What you have to do:
Look below for the line with "Partilha esta publicação" and the line with "فرهنگی را در صدر اولویت‌های"; repeat exactly those two lines and all lines between them, but no pictures.
BEGIN The data
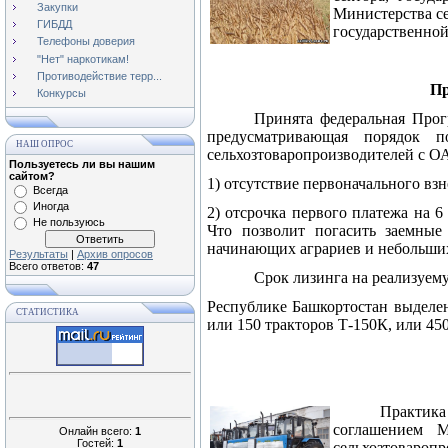
Закупки
Министерства се
ГИБДД
государственно
Телефоны доверия
"Нет" наркотикам!
Противодействие терр...
Пр
Конкурсы
Принята федеральная Прог
предусматривающая порядок п
НАШ ОПРОС
сельхозтоваропроизводителей с О
Пользуетесь ли вы нашим
сайтом?
1) отсутствие первоначального взн
Всегда
Иногда
2) отсрочка первого платежа на 6
Не пользуюсь
Что позволит погасить заемные
начинающих аграриев и небольших
Результаты
|
Архив опросов
Всего ответов:
47
Срок лизинга на реализуему
Республике Башкортостан выделен
СТАТИСТИКА
или 150 тракторов Т-150К, или 45
Практика
соглашением 
Онлайн всего:
1
Гостей:
1
сельхозтоваропр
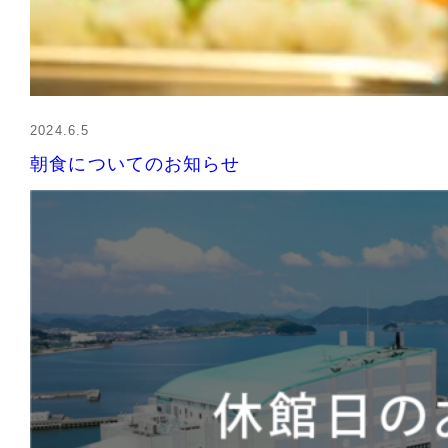
2024.6.5
朝食についてのお知らせ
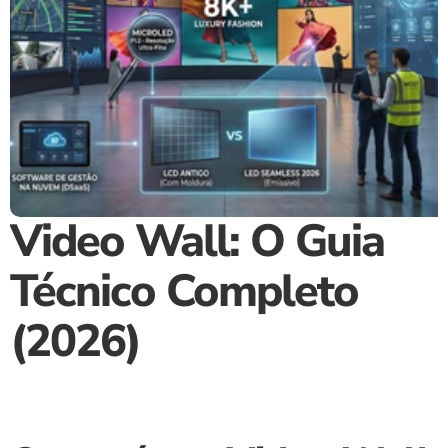
Video Wall: O Guia 
Técnico Completo 
(2026)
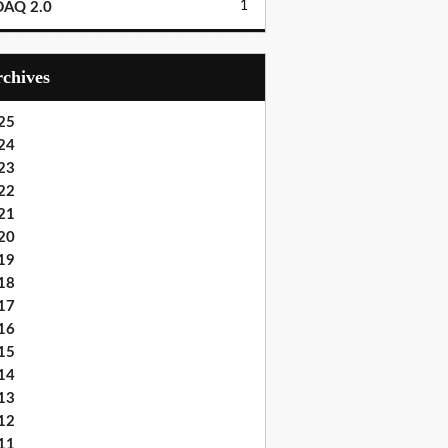
1
DAQ 2.0
Archives
25
24
23
22
21
20
19
18
17
16
15
14
13
12
11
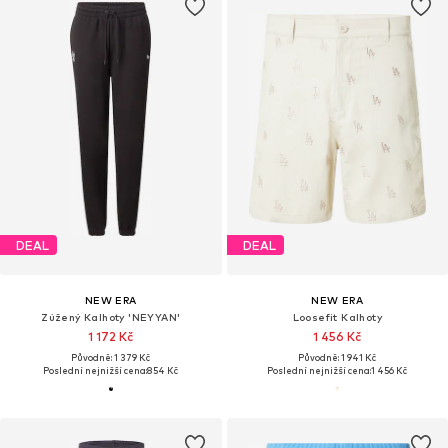
DEAL
DEAL
NEW ERA
NEW ERA
Zúžený Kalhoty 'NEYYAN'
Loosefit Kalhoty
1 172 Kč
1 456 Kč
Původně: 1 379 Kč
Původně: 1 941 Kč
Poslední nejnižší cena:
854 Kč
Poslední nejnižší cena:
1 456 Kč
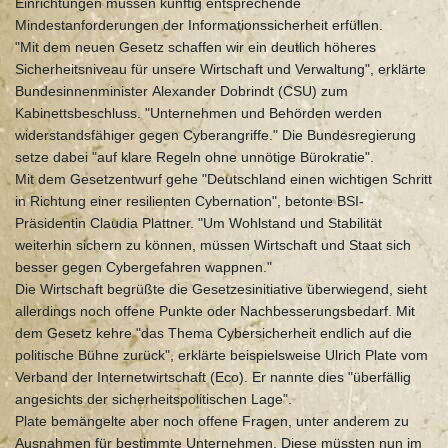
Einrichtungen müssen künftig entsprechende
Mindestanforderungen der Informationssicherheit erfüllen.
"Mit dem neuen Gesetz schaffen wir ein deutlich höheres
Sicherheitsniveau für unsere Wirtschaft und Verwaltung", erklärte
Bundesinnenminister Alexander Dobrindt (CSU) zum
Kabinettsbeschluss. "Unternehmen und Behörden werden
widerstandsfähiger gegen Cyberangriffe." Die Bundesregierung
setze dabei "auf klare Regeln ohne unnötige Bürokratie".
Mit dem Gesetzentwurf gehe "Deutschland einen wichtigen Schritt
in Richtung einer resilienten Cybernation", betonte BSI-
Präsidentin Claudia Plattner. "Um Wohlstand und Stabilität
weiterhin sichern zu können, müssen Wirtschaft und Staat sich
besser gegen Cybergefahren wappnen."
Die Wirtschaft begrüßte die Gesetzesinitiative überwiegend, sieht
allerdings noch offene Punkte oder Nachbesserungsbedarf. Mit
dem Gesetz kehre "das Thema Cybersicherheit endlich auf die
politische Bühne zurück", erklärte beispielsweise Ulrich Plate vom
Verband der Internetwirtschaft (Eco). Er nannte dies "überfällig
angesichts der sicherheitspolitischen Lage".
Plate bemängelte aber noch offene Fragen, unter anderem zu
Ausnahmen für bestimmte Unternehmen. Diese müssten nun im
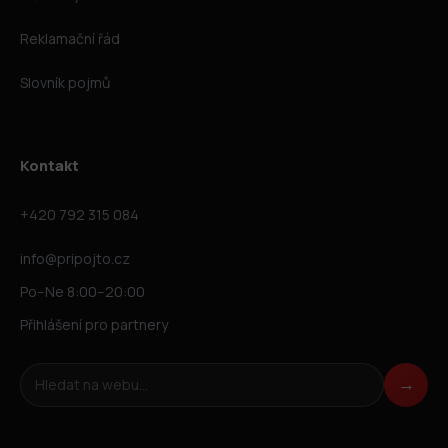
Reklamační řád
Slovník pojmů
Kontakt
+420 792 315 084
info@pripojto.cz
Po–Ne 8:00–20:00
Přihlášení pro partnery
Hledat na webu
→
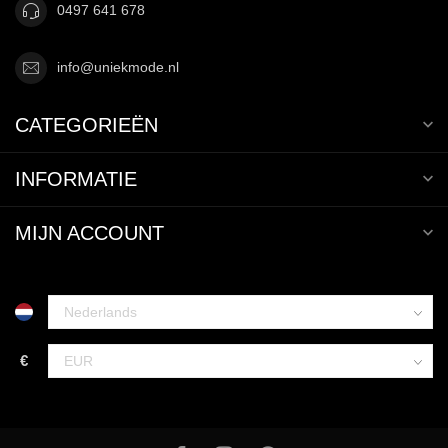
0497 641 678
info@uniekmode.nl
CATEGORIEËN
INFORMATIE
MIJN ACCOUNT
€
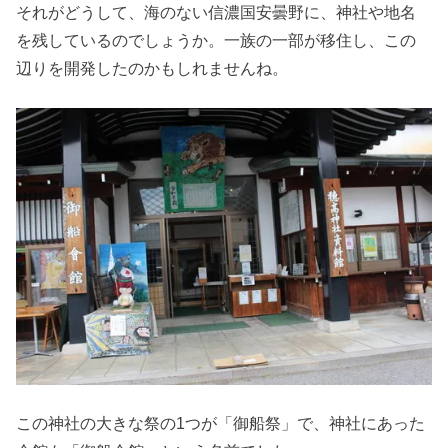
それがどうして、海のない信濃国安曇野に、神社や地名
を残しているのでしょうか。一族の一部が移住し、この
辺りを開発したのかもしれませんね。
この神社の大きな祭の1つが「御船祭」で、神社にあった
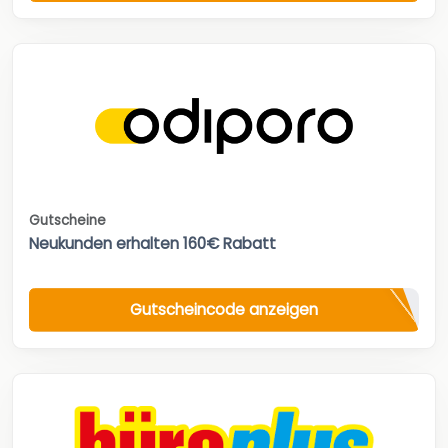
Gutscheine
Neukunden erhalten 160€ Rabatt
Gutscheincode anzeigen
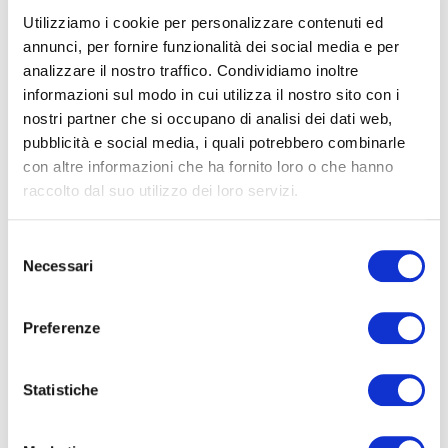
Utilizziamo i cookie per personalizzare contenuti ed
annunci, per fornire funzionalità dei social media e per
analizzare il nostro traffico. Condividiamo inoltre
informazioni sul modo in cui utilizza il nostro sito con i
nostri partner che si occupano di analisi dei dati web,
pubblicità e social media, i quali potrebbero combinarle
con altre informazioni che ha fornito loro o che hanno
raccolto dal suo utilizzo dei loro servizi.
Selezione
Moretti: innovazione al servizio
Necessari
del
dell’inclusione
consenso
29 SETTEMBRE 2025
Preferenze
Un concetto che va oltre le barriere Quando si parla di
inclusione, spesso il pensiero corre subito alle barriere
Statistiche
architettoniche. In realtà, l’accessibilità è un …
CONTINUA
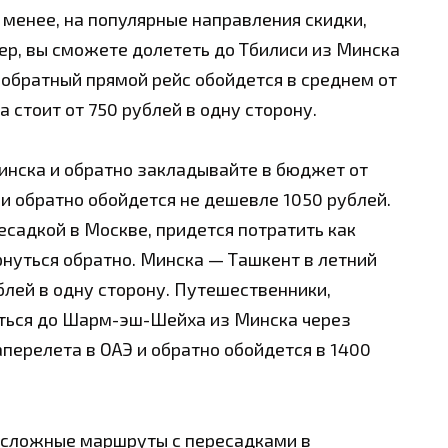
 менее, на популярные направления скидки,
р, вы сможете долететь до Тбилиси из Минска
а обратный прямой рейс обойдется в среднем от
 стоит от 750 рублей в одну сторону.
инска и обратно закладывайте в бюджет от
 и обратно обойдется не дешевле 1050 рублей.
есадкой в Москве, придется потратить как
рнуться обратно. Минска — Ташкент в летний
блей в одну сторону. Путешественники,
аться до Шарм-эш-Шейха из Минска через
перелета в ОАЭ и обратно обойдется в 1400
 сложные маршруты с пересадками в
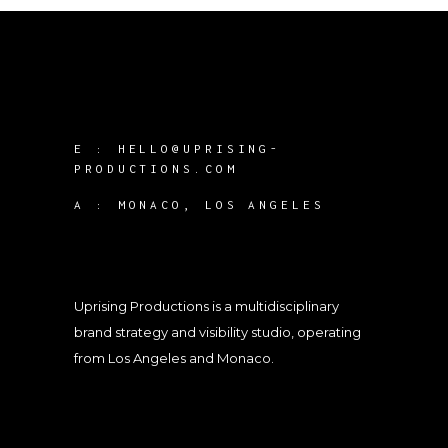
E :
HELLO@UPRISING-
PRODUCTIONS.COM
A :
MONACO, LOS ANGELES
Uprising Productions is a multidisciplinary
brand strategy and visibility studio, operating
from Los Angeles and Monaco.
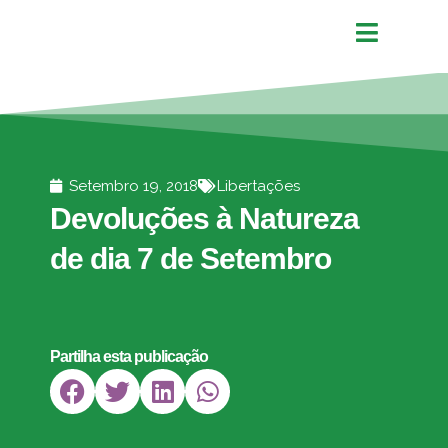
Setembro 19, 2018
Libertações
Devoluções à Natureza
de dia 7 de Setembro
Partilha esta publicação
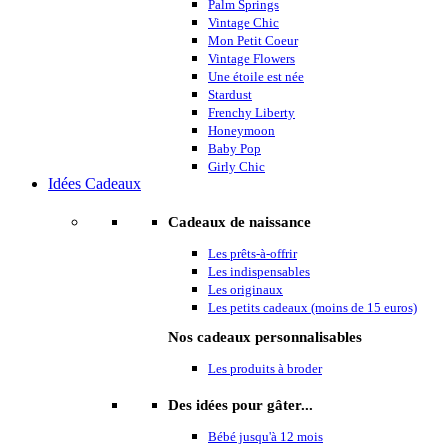
Palm Springs
Vintage Chic
Mon Petit Coeur
Vintage Flowers
Une étoile est née
Stardust
Frenchy Liberty
Honeymoon
Baby Pop
Girly Chic
Idées Cadeaux
Cadeaux de naissance
Les prêts-à-offrir
Les indispensables
Les originaux
Les petits cadeaux (moins de 15 euros)
Nos cadeaux personnalisables
Les produits à broder
Des idées pour gâter...
Bébé jusqu'à 12 mois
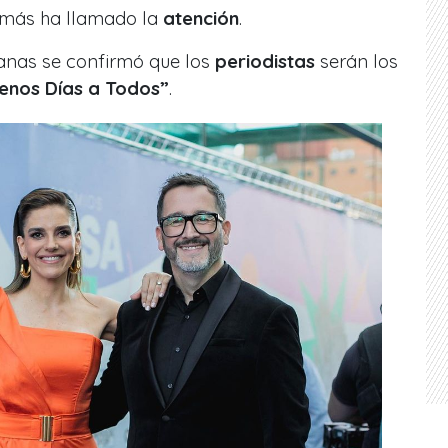
e más ha llamado la
atención
.
anas se confirmó que los
periodistas
serán los
enos Días a Todos”
.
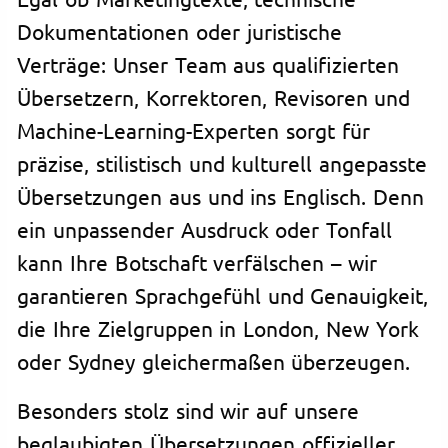
Dokumentationen oder juristische
Verträge: Unser Team aus qualifizierten
Übersetzern, Korrektoren, Revisoren und
Machine-Learning-Experten sorgt für
präzise, stilistisch und kulturell angepasste
Übersetzungen aus und ins Englisch. Denn
ein unpassender Ausdruck oder Tonfall
kann Ihre Botschaft verfälschen – wir
garantieren Sprachgefühl und Genauigkeit,
die Ihre Zielgruppen in London, New York
oder Sydney gleichermaßen überzeugen.
Besonders stolz sind wir auf unsere
beglaubigten Übersetzungen offizieller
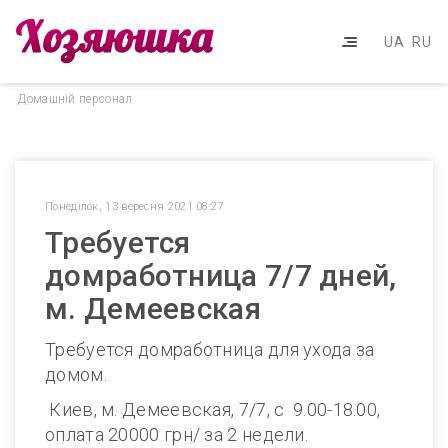
UA
RU
Домашнiй персонал
Понеділок, 13 вересня 2021 08:27
Требуется
домработница 7/7 дней,
м. Демеевская
Требуется домработница для ухода за
домом.
Киев, м. Демеевская, 7/7, с 9.00-18.00,
оплата 20000 грн/ за 2 недели.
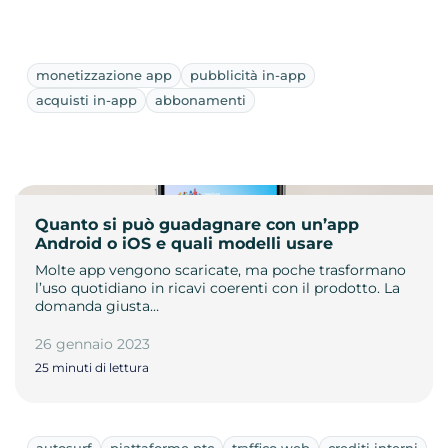
monetizzazione app
pubblicità in-app
acquisti in-app
abbonamenti
Quanto si può guadagnare con un’app
Android o iOS e quali modelli usare
Molte app vengono scaricate, ma poche trasformano
l’uso quotidiano in ricavi coerenti con il prodotto. La
domanda giusta…
26 gennaio 2023
25 minuti di lettura
autosurf
piattaforme ptc
traffico web
crediti interni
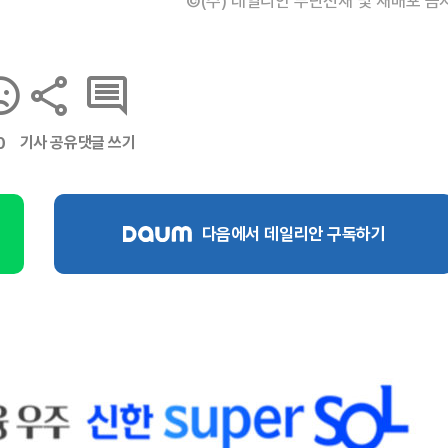
©(주) 데일리안 무단전재 및 재배포 금
기사 공유
댓글 쓰기
0
다음에서 데일리안 구독하기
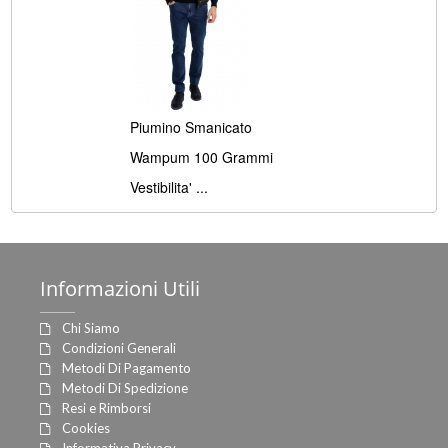
Piumino Smanicato
Wampum 100 Grammi
Vestibilita' ...
Informazioni
Utili
Chi Siamo
Condizioni Generali
Metodi Di Pagamento
Metodi Di Spedizione
Resi e Rimborsi
Cookies
Informativa Privacy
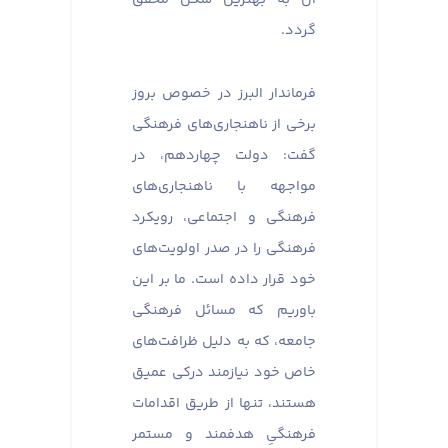
گردد.
فرماندار البرز در خصوص بروز
برخی از ناهنجاری‌های فرهنگی
گفت: دولت چهاردهم، در
مواجهه با ناهنجاری‌های
فرهنگی و اجتماعی، رویکرد
فرهنگی را در صدر اولویت‌های
خود قرار داده است. ما بر این
باوریم که مسائل فرهنگی
جامعه، که به دلیل ظرافت‌های
خاص خود نیازمند درکی عمیق
هستند، تنها از طریق اقدامات
فرهنگیِ هدفمند و مستمر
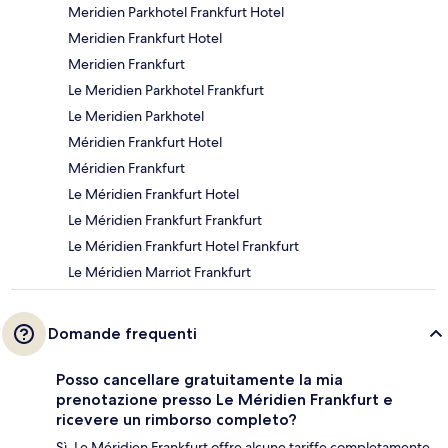
Meridien Parkhotel Frankfurt Hotel
Meridien Frankfurt Hotel
Meridien Frankfurt
Le Meridien Parkhotel Frankfurt
Le Meridien Parkhotel
Méridien Frankfurt Hotel
Méridien Frankfurt
Le Méridien Frankfurt Hotel
Le Méridien Frankfurt Frankfurt
Le Méridien Frankfurt Hotel Frankfurt
Le Méridien Marriot Frankfurt
Domande frequenti
Posso cancellare gratuitamente la mia
prenotazione presso Le Méridien Frankfurt e
ricevere un rimborso completo?
Sì, Le Méridien Frankfurt offre alcune tariffe completamente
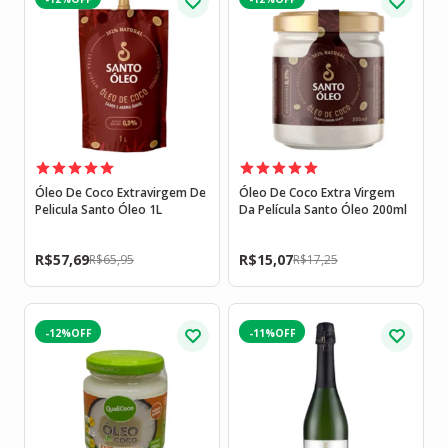
Óleo De Coco Extravirgem De
Óleo De Coco Extra Virgem
Pelicula Santo Óleo 1L
Da Película Santo Óleo 200ml
R$
57,69
R$
15,07
R$
65,95
R$
17,25
-12%
-11%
END The data
Exercise result:
Partilha esta publicação
Palm Springs
Vintage Chic
Mon Petit Coeur
Vintage Flowers
Une étoile est née
Stardust
Frenchy Liberty
Honeymoon
Baby Pop
Girly Chic
Idées Cadeaux
Cadeaux de naissance
Les prêts-à-offrir
Les indispensables
Les originaux
Les petits cadeaux (moins de 15 euros)
Nos cadeaux personnalisables
Les produits à broder
Des idées pour gâter...
Bébé jusqu'à 12 mois
e más ha llamado la
atención
.
anas se confirmó que los
periodistas
serán los
enos Días a Todos”
.
Dokumentationen oder juristische
Verträge: Unser Team aus qualifizierten
Übersetzern, Korrektoren, Revisoren und
Machine-Learning-Experten sorgt für
präzise, stilistisch und kulturell angepasste
Übersetzungen aus und ins Englisch. Denn
ein unpassender Ausdruck oder Tonfall
kann Ihre Botschaft verfälschen – wir
garantieren Sprachgefühl und Genauigkeit,
die Ihre Zielgruppen in London, New York
oder Sydney gleichermaßen überzeugen.
Besonders stolz sind wir auf unsere
beglaubigten Übersetzungen offizieller
UA
RU
Домашнiй персонал
Понеділок, 13 вересня 2021 08:27
Требуется
домработница 7/7 дней,
м. Демеевская
Требуется домработница для ухода за
домом.
Киев, м. Демеевская, 7/7, с 9.00-18.00,
оплата 20000 грн/ за 2 недели.
monetizzazione app
pubblicità in-app
acquisti in-app
abbonamenti
Quanto si può guadagnare con un’app
Android o iOS e quali modelli usare
Molte app vengono scaricate, ma poche trasformano
l’uso quotidiano in ricavi coerenti con il prodotto. La
domanda giusta…
26 gennaio 2023
25 minuti di lettura
autosurf
piattaforme ptc
traffico web
crediti interni
©(주) 데일리안 무단전재 및 재배포 금
기사 공유
댓글 쓰기
0
다음에서 데일리안 구독하기
Piumino Smanicato
Wampum 100 Grammi
Vestibilita' ...
Informazioni
Utili
Chi Siamo
Condizioni Generali
Metodi Di Pagamento
Metodi Di Spedizione
Resi e Rimborsi
Cookies
Informativa Privacy
گردد.
فرماندار البرز در خصوص بروز
برخی از ناهنجاری‌های فرهنگی
گفت: دولت چهاردهم، در
مواجهه با ناهنجاری‌های
فرهنگی و اجتماعی، رویکرد
فرهنگی را در صدر اولویت‌های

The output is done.